**Information provided**
------------

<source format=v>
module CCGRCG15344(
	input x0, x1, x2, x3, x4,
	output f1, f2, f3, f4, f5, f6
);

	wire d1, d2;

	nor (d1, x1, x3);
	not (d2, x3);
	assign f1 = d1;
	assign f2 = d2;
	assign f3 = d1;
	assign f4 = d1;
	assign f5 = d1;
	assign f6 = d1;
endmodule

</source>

------------

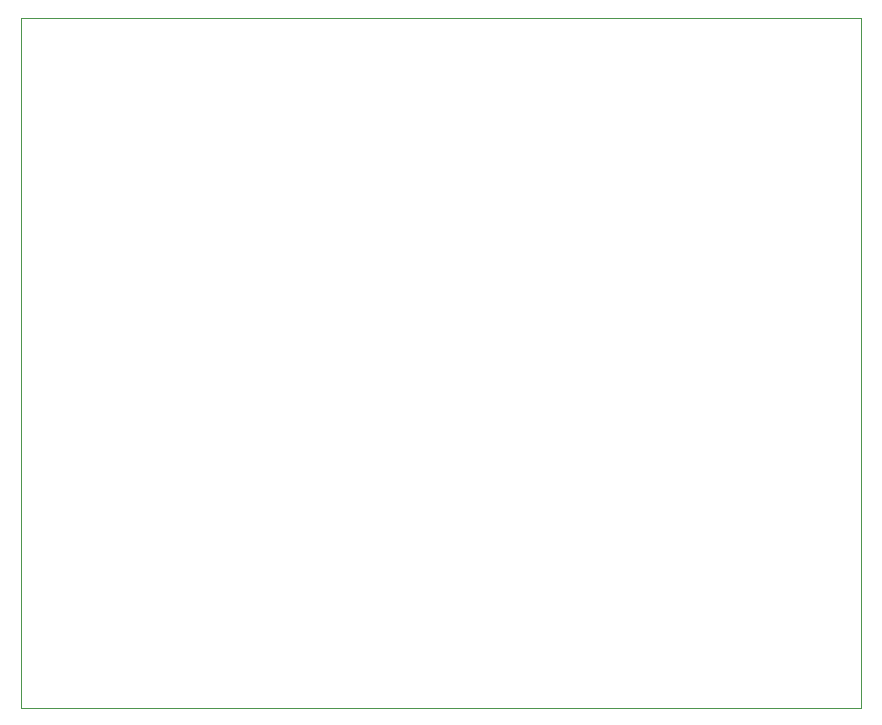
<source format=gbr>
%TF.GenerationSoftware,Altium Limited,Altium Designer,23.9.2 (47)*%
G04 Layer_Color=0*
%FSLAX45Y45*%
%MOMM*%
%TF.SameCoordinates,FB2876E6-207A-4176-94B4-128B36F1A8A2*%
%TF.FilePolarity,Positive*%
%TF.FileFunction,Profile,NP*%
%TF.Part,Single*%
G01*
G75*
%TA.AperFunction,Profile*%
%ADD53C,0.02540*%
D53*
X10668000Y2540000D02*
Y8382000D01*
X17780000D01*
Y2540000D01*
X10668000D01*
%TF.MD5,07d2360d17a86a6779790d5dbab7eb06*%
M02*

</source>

------------

**What you will do**
Give the number of lines in the material above where the word "Profile" appears, without any other words.

**Solution to this task**
2